• Material provided:
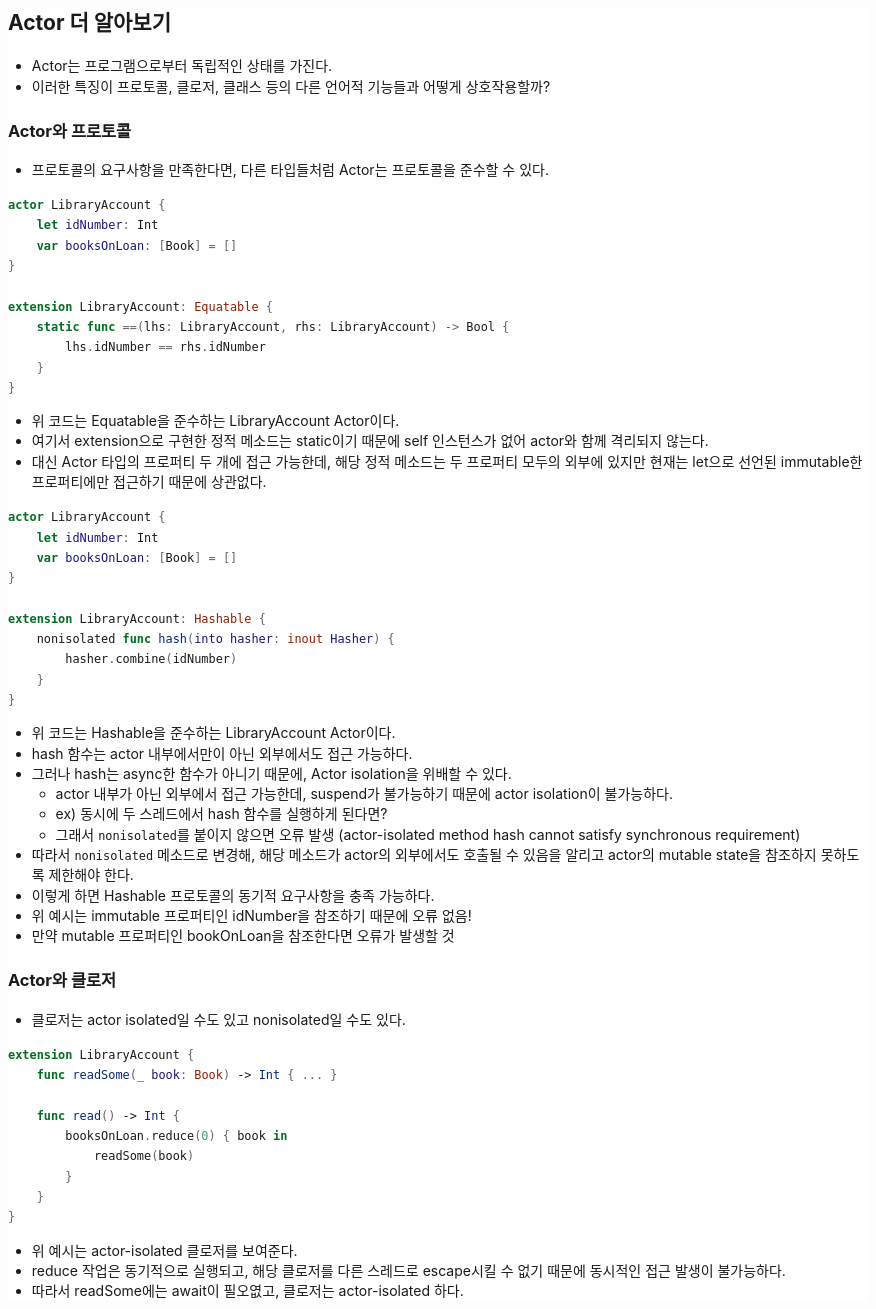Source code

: ## Actor 더 알아보기
- Actor는 프로그램으로부터 독립적인 상태를 가진다.
- 이러한 특징이 프로토콜, 클로저, 클래스 등의 다른 언어적 기능들과 어떻게 상호작용할까?

### Actor와 프로토콜
- 프로토콜의 요구사항을 만족한다면, 다른 타입들처럼 Actor는 프로토콜을 준수할 수 있다.
```swift
actor LibraryAccount {
    let idNumber: Int
    var booksOnLoan: [Book] = []
}

extension LibraryAccount: Equatable {
    static func ==(lhs: LibraryAccount, rhs: LibraryAccount) -> Bool {
        lhs.idNumber == rhs.idNumber
    }
}
```
- 위 코드는 Equatable을 준수하는 LibraryAccount Actor이다.
- 여기서 extension으로 구현한 정적 메소드는 static이기 때문에 self 인스턴스가 없어 actor와 함께 격리되지 않는다.
- 대신 Actor 타입의 프로퍼티 두 개에 접근 가능한데, 해당 정적 메소드는 두 프로퍼티 모두의 외부에 있지만 현재는 let으로 선언된 immutable한 프로퍼티에만 접근하기 때문에 상관없다.

```swift
actor LibraryAccount {
    let idNumber: Int
    var booksOnLoan: [Book] = []
}

extension LibraryAccount: Hashable {
    nonisolated func hash(into hasher: inout Hasher) {
        hasher.combine(idNumber)
    }
}
```
- 위 코드는 Hashable을 준수하는 LibraryAccount Actor이다.
- hash 함수는 actor 내부에서만이 아닌 외부에서도 접근 가능하다.
- 그러나 hash는 async한 함수가 아니기 때문에, Actor isolation을 위배할 수 있다.
    - actor 내부가 아닌 외부에서 접근 가능한데, suspend가 불가능하기 때문에 actor isolation이 불가능하다.
    - ex) 동시에 두 스레드에서 hash 함수를 실행하게 된다면?
    - 그래서 `nonisolated`를 붙이지 않으면 오류 발생 (actor-isolated method hash cannot satisfy synchronous requirement)
- 따라서 `nonisolated` 메소드로 변경해, 해당 메소드가 actor의 외부에서도 호출될 수 있음을 알리고 actor의 mutable state을 참조하지 못하도록 제한해야 한다.
- 이렇게 하면 Hashable 프로토콜의 동기적 요구사항을 충족 가능하다.
- 위 예시는 immutable 프로퍼티인 idNumber을 참조하기 때문에 오류 없음!
- 만약 mutable 프로퍼티인 bookOnLoan을 참조한다면 오류가 발생할 것

### Actor와 클로저
- 클로저는 actor isolated일 수도 있고 nonisolated일 수도 있다.
```swift
extension LibraryAccount {
    func readSome(_ book: Book) -> Int { ... }
    
    func read() -> Int {
        booksOnLoan.reduce(0) { book in
            readSome(book)
        }
    }
}
```
- 위 예시는 actor-isolated 클로저를 보여준다.
- reduce 작업은 동기적으로 실행되고, 해당 클로저를 다른 스레드로 escape시킬 수 없기 때문에 동시적인 접근 발생이 불가능하다.
- 따라서 readSome에는 await이 필오엾고, 클로저는 actor-isolated 하다.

• Task goal:
Write out every line from the entries where "외부에서도" appears.

• Answer for this exercise:
- hash 함수는 actor 내부에서만이 아닌 외부에서도 접근 가능하다.
- 따라서 `nonisolated` 메소드로 변경해, 해당 메소드가 actor의 외부에서도 호출될 수 있음을 알리고 actor의 mutable state을 참조하지 못하도록 제한해야 한다.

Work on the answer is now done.